Quantum chemical investigation of the titanium oxide-deoxyribonucleic acid interface.

摘要

Results from quantum mechanical calculations provide evidence of an energy based mechanism for detection of double-stranded DNA via photoinduced electron transfer in complexes containing TiO2 nanoparticles, trinucleotides and a dopamine methylacrylate modified thymine linker. Information about linker effects on electron transfer were examined in calculations of ionization energies of thymine functionalized at the C5 position with the truncated linker groups, methylacrylate (-CH=CHCO2CH3) and methylacrylamide (-CH=CHCONHCH 3). Results indicate that the addition of the carboxyl group to thymine and further modification with an amino group lowers the ionization potential. This result points out that bridging structures can be used to tune electron transfer in complexes employing thymine linkage through dopamine (DA).; Calculations of the binding energies and excitation energies of TiO 2-DA complexes provide evidence that covalent bidentate adsorption of dopamine on undercoordinated sites containing a Ti=O double bond is more stable than monodentate or molecular adsorption on the (101) anatase surface.
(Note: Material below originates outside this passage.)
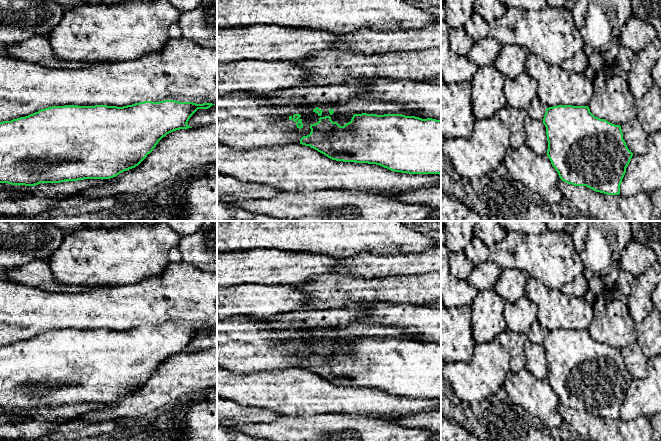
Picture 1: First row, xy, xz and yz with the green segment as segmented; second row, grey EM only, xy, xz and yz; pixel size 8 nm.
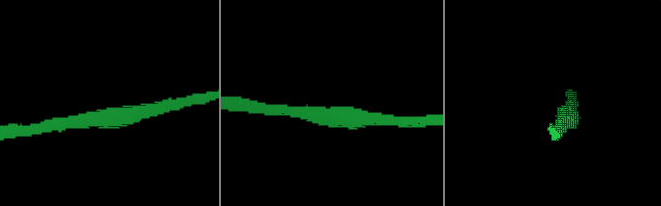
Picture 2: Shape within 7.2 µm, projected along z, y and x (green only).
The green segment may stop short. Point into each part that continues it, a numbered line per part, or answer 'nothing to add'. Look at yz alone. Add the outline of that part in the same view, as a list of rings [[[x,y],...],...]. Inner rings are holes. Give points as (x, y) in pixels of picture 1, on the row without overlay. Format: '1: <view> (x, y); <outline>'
nothing to add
Charge transfer associated with the lowest energy transition in the bidentate complexes involves promotion of an electron from the highest occupied molecular orbital on dopamine to low-lying unoccupied d orbitals on Ti atoms.; Calculations of the oxidation potentials of single- and double-stranded trinucleotides and bidentate TiO2-DA complexes indicate that the initial photoinduced charge separation with hole formation on dopamine leading to long-range charge separation with the hole residing in remote guanine bases is energetically allowed in double-stranded DNA but forbidden in single-stranded DNA.